“Perusahaan swasta di sektor industri petrokimia pengolah migas, keramik, kaca, baja, oleokimia, pulp dan kertas serta makanan dan minuman sampai saat ini belum mendapatkan penurunan harga gas,” tutur Johnny.
Penurunan harga gas bumi semakin diperlukan, ujar dia, kala melihat kondisi persaingan semakin ketat, sementara sektor industri telah terbebani dengan berbagai hal. Misalnya, biaya investasi yang besar, sulit dan mahalnya harga gas, biaya produksi industri di Indonesia lebih mahal dibandingkan luar negeri, serta makin berkurangnya hambatan teknis terhadap arus impor.
"Implementasi penurunan harga gas bumi sebagaimana diamanahkan dalam Perpres No.40/2016 harus segera diimplementasikan, agar Indonesia terhindar dari resesi karena saat ini sudah banyak industri yang mati suri akibat tidak mampu bersaing dengan industri sejenis dari luar negeri," kata Johnny.

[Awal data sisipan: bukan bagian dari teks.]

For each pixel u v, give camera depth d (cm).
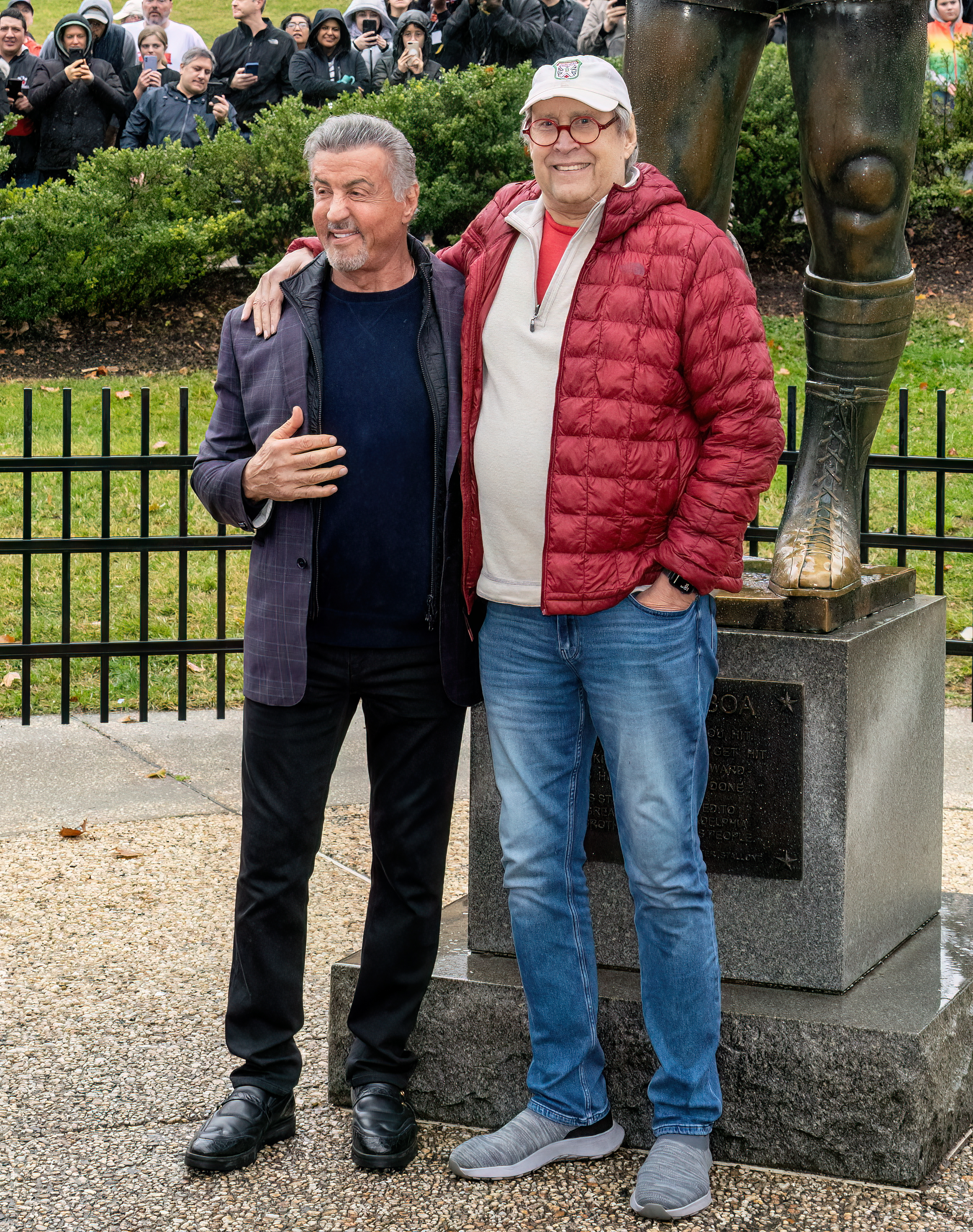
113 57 1149
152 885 439
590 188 260
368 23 1191
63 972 378
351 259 276
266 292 291
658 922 271
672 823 268
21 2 1137
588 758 287
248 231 1009
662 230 261
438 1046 310
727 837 305
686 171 327
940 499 560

Direktur Utama PT Perusahaan Gas Negara Tbk. atau PGN Gigih Prakoso sebelumnya mengatakan saat ini perusahaan masih melakukan survei pelanggan terkait keputusan untuk menaikkan harga gas untuk segmen pelanggan industri pada 1 Oktober 2019. Dia mengatakan penyesuaian harga belum dilakukan.
"Kami sedang proses survei untuk melihat kemungkinan-kemungkinan itu. Kami juga akan tawarkan kepada pelanggan, bagaimana suplai dan seperti apa kondisi di lapangan," kata Gigih di Gedung Bursa Efek Indonesia, Jakarta Selatan, Senin 26 Agustus 2019.
Lewat sebuah surat edaran, emiten berkode PGAS ini telah mengumumkan bakal menaikkan harga gas industri per 1 Oktober 2019. Menurut keterangan perusahaan, kenaikan harga tersebut dilakukan sebagai bagian untuk mengembangkan produk dan layanan kepada pelanggan baik lewat sumber konvensional maupun produk berbasis LNG.
Selain itu, kenaikan harga jual gas tersebut dilakukan untuk mendukung pembangunan infrastruktur gas, baik berupa pipa gas maupun infrastruktur lainnya yang mendukung. Lewat pembangunan ini, diharapkan perusahaan mampu untuk meningkatkan kualitas atau kuantitas produk serta layanan yang telah ada.
Gigih menjelaskan kenaikan harga gas tersebut dilakukan sejalan dengan kurangnya pasokan karena adanya gangguan pada sumur konvensional. Per hari, perusahaan mencatat kekurangan pasokan mencapai 30-40 juta standar kaki kubik per hari (MMSCFD) untuk melayani industri.